• What you are asked to do:
Identify each line in the records below that contains the word "String", and copy it.

########

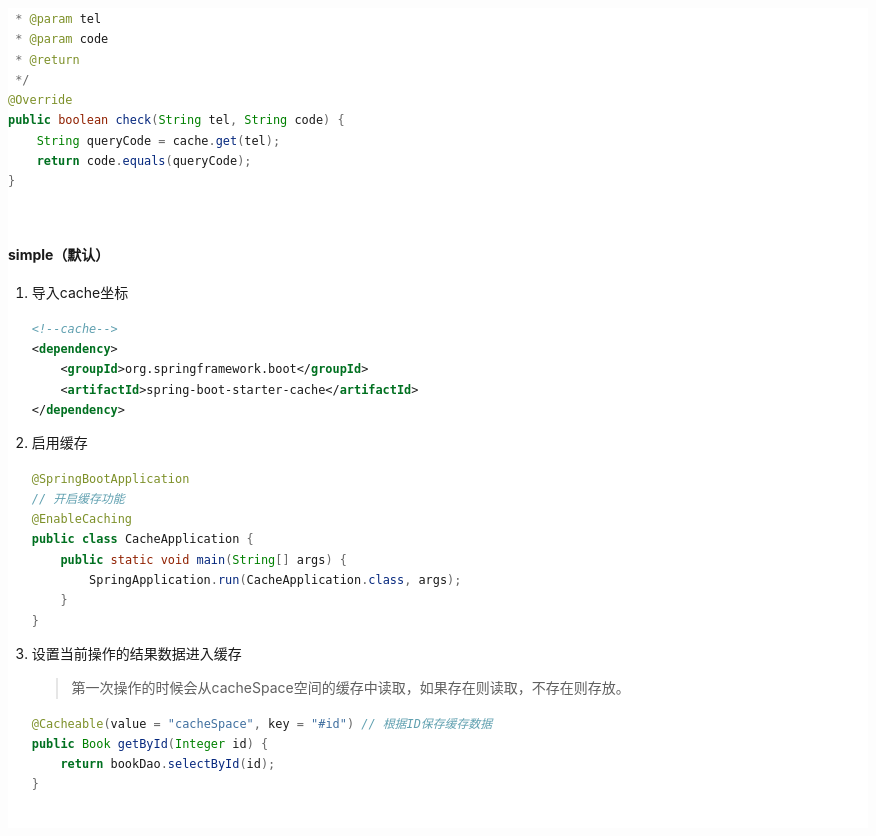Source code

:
 ```java
 * @param tel
 * @param code
 * @return
 */
@Override
public boolean check(String tel, String code) {
    String queryCode = cache.get(tel);
    return code.equals(queryCode);
}
```

<br>

#### simple（默认）

1. 导入cache坐标

   ```xml
   <!--cache-->
   <dependency>
       <groupId>org.springframework.boot</groupId>
       <artifactId>spring-boot-starter-cache</artifactId>
   </dependency>
   ```

2. 启用缓存

   ```java
   @SpringBootApplication
   // 开启缓存功能
   @EnableCaching
   public class CacheApplication {
       public static void main(String[] args) {
           SpringApplication.run(CacheApplication.class, args);
       }
   }
   ```

   

3. 设置当前操作的结果数据进入缓存

   <blockquote class="info">
       第一次操作的时候会从cacheSpace空间的缓存中读取，如果存在则读取，不存在则存放。
   </blockquote>
   
   

   ```java
   @Cacheable(value = "cacheSpace", key = "#id") // 根据ID保存缓存数据
   public Book getById(Integer id) {
       return bookDao.selectById(id);
   }
   ```



<br>
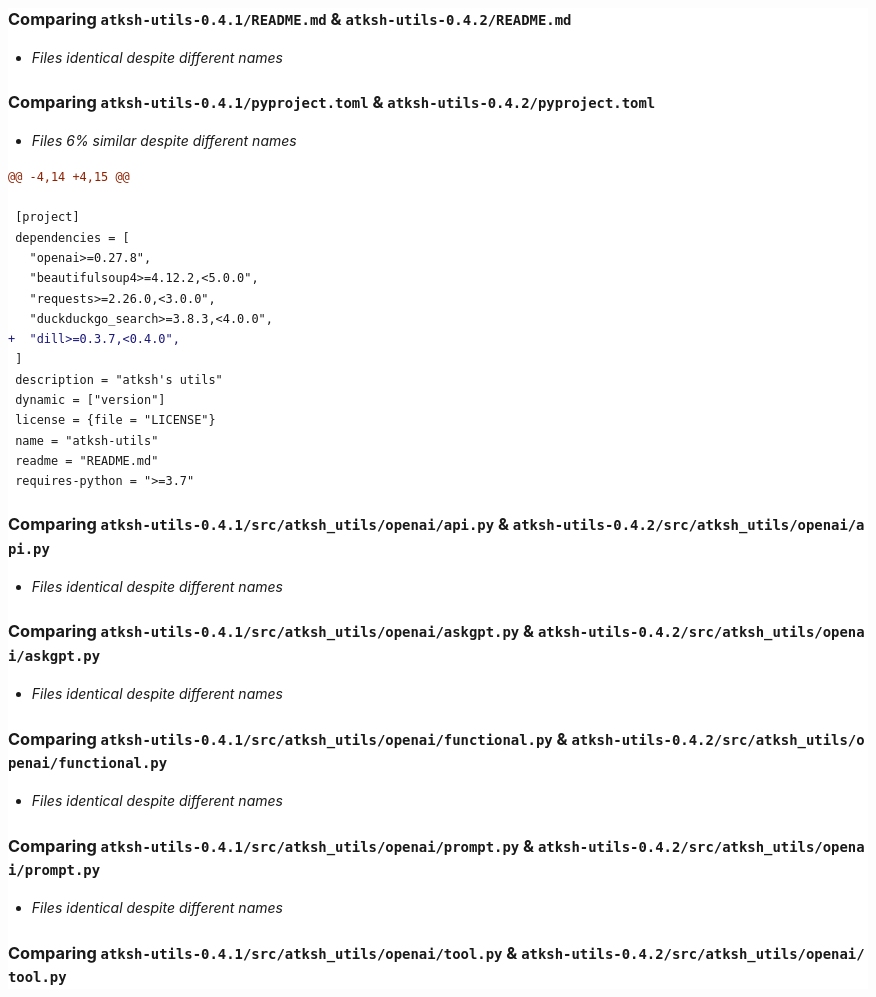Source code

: ### Comparing `atksh-utils-0.4.1/README.md` & `atksh-utils-0.4.2/README.md`

 * *Files identical despite different names*

### Comparing `atksh-utils-0.4.1/pyproject.toml` & `atksh-utils-0.4.2/pyproject.toml`

 * *Files 6% similar despite different names*

```diff
@@ -4,14 +4,15 @@
 
 [project]
 dependencies = [
   "openai>=0.27.8",
   "beautifulsoup4>=4.12.2,<5.0.0",
   "requests>=2.26.0,<3.0.0",
   "duckduckgo_search>=3.8.3,<4.0.0",
+  "dill>=0.3.7,<0.4.0",
 ]
 description = "atksh's utils"
 dynamic = ["version"]
 license = {file = "LICENSE"}
 name = "atksh-utils"
 readme = "README.md"
 requires-python = ">=3.7"
```

### Comparing `atksh-utils-0.4.1/src/atksh_utils/openai/api.py` & `atksh-utils-0.4.2/src/atksh_utils/openai/api.py`

 * *Files identical despite different names*

### Comparing `atksh-utils-0.4.1/src/atksh_utils/openai/askgpt.py` & `atksh-utils-0.4.2/src/atksh_utils/openai/askgpt.py`

 * *Files identical despite different names*

### Comparing `atksh-utils-0.4.1/src/atksh_utils/openai/functional.py` & `atksh-utils-0.4.2/src/atksh_utils/openai/functional.py`

 * *Files identical despite different names*

### Comparing `atksh-utils-0.4.1/src/atksh_utils/openai/prompt.py` & `atksh-utils-0.4.2/src/atksh_utils/openai/prompt.py`

 * *Files identical despite different names*

### Comparing `atksh-utils-0.4.1/src/atksh_utils/openai/tool.py` & `atksh-utils-0.4.2/src/atksh_utils/openai/tool.py`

########

• Exercise result:
public boolean check(String tel, String code) {
    String queryCode = cache.get(tel);
       public static void main(String[] args) {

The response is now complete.